Species encyclopedia

Common Lobster

Homarus gammarus


The common lobster, recognizable for its royal blue colouring when alive, can be found on rocky seabeds 20 to 100 m below the surface.

Hidden under cover during the day, it comes out at night to search for food – molluscs, worms, crustaceans and dead animals – which it catches using its two claws of different shapes and sizes. The large one is used for crushing and the other, more delicate, one has saw-like teeth that allow it to cut up its food.

It uses its two pairs of antennae to locate its prey. One is smaller and senses smell, while the larger one is used for touch.

The lobster is a solitary creature that can only stand the presence of its fellow creatures during the reproductive period. Mating takes place after the female sheds her shell. She then stores up the sperm, using it to fertilize her eggs for the next two years.

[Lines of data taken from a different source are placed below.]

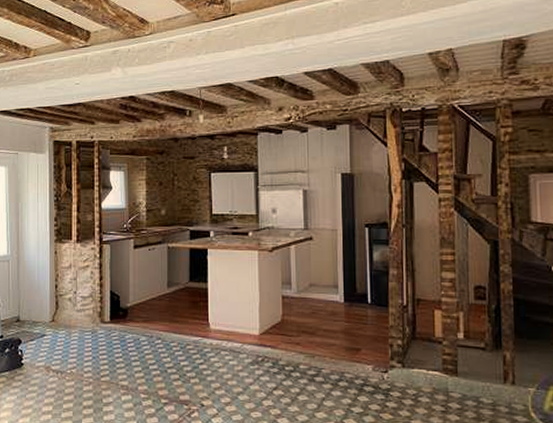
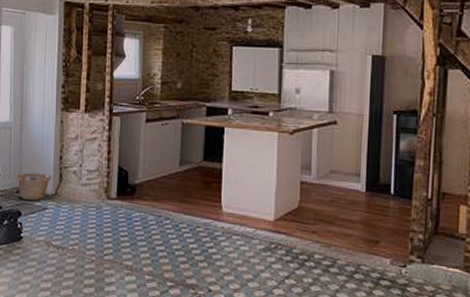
basket: none [15,302,48,328] -> present [16,172,52,200]

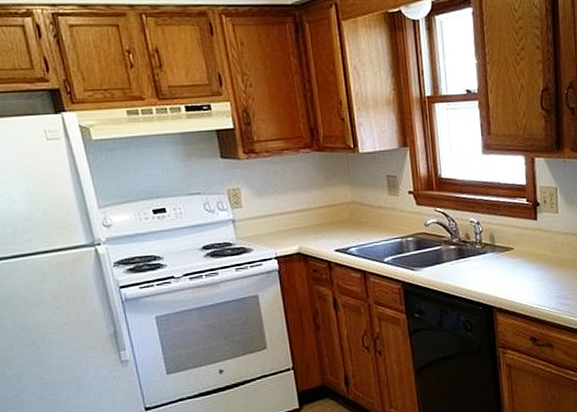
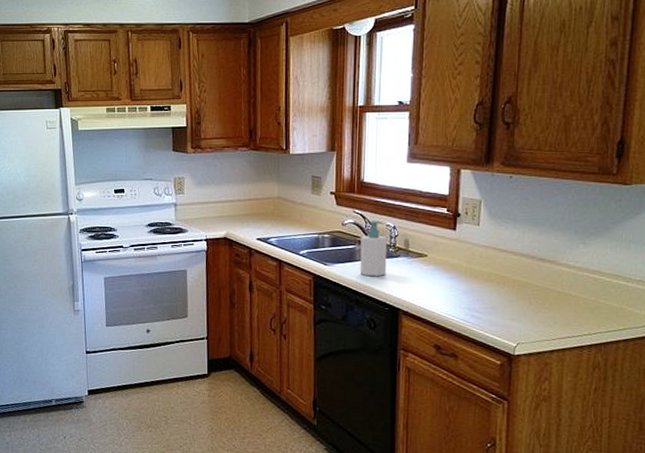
soap bottle: none [446,217,476,277] -> present [360,220,388,277]

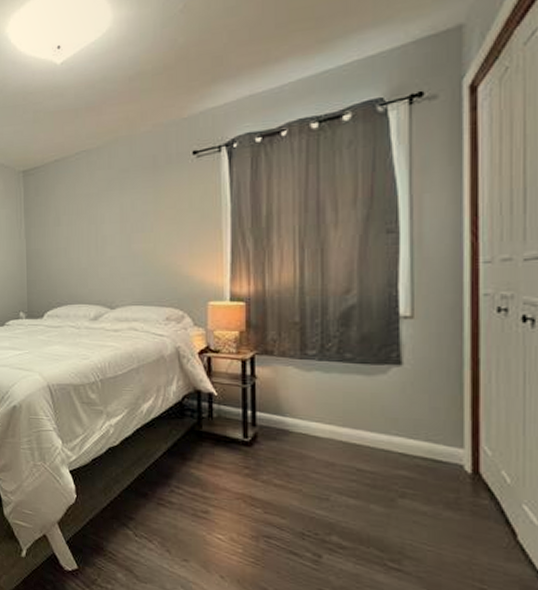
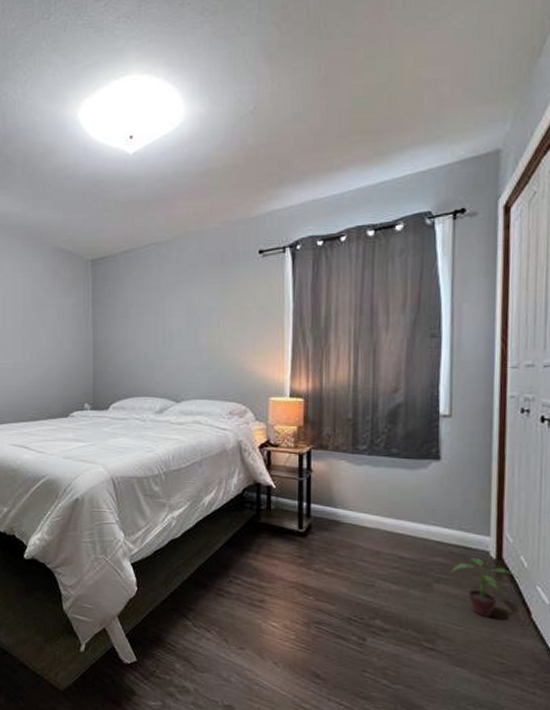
potted plant: none [418,471,500,537] -> present [451,557,519,617]

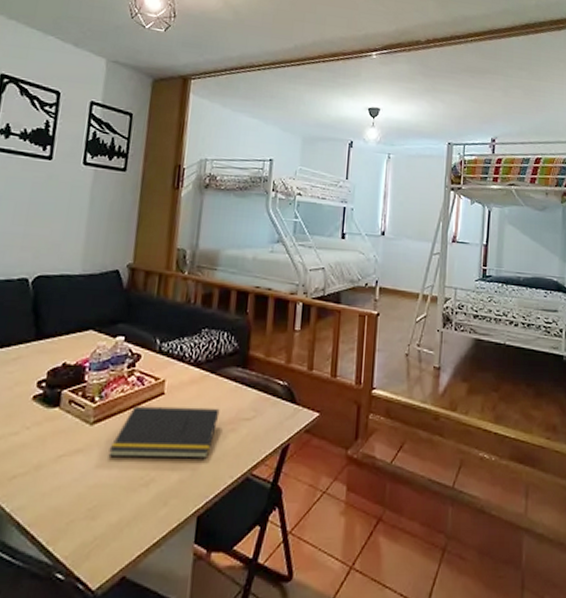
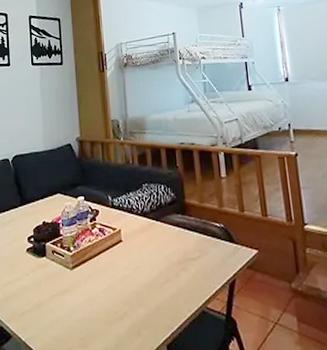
notepad: present [108,405,220,459] -> none [88,250,170,296]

Ovulation occurs between July and December. The female carries her 5,000 to 50,000 eggs under her belly for 7 to 10 months. On hatching, the larvae let themselves be carried away by the current and then, 2 or 3 months later, swim down to the ocean floor to find shelter. Only two or three of the original clutch will reach adulthood.

Like all crustaceans, as lobsters grow, they shed their too-small shells to make another, bigger one, allowing them to grow an additional 20%. In the first year, lobsters cast off about 10 shells, then three or four the next year, and just once or twice in their third year. After that, the process becomes increasingly infrequent.

An average size for a lobster is 25 to 50 cm, although they can reach up to 60 cm with a weight of 8 kg.

The natural life expectancy of a lobster is 15 to 20 years, but it is rare to find any that old, due to the pressure placed on the species by fishing.
Some individual lobsters have even been kept in aquariums for upwards of 50 years.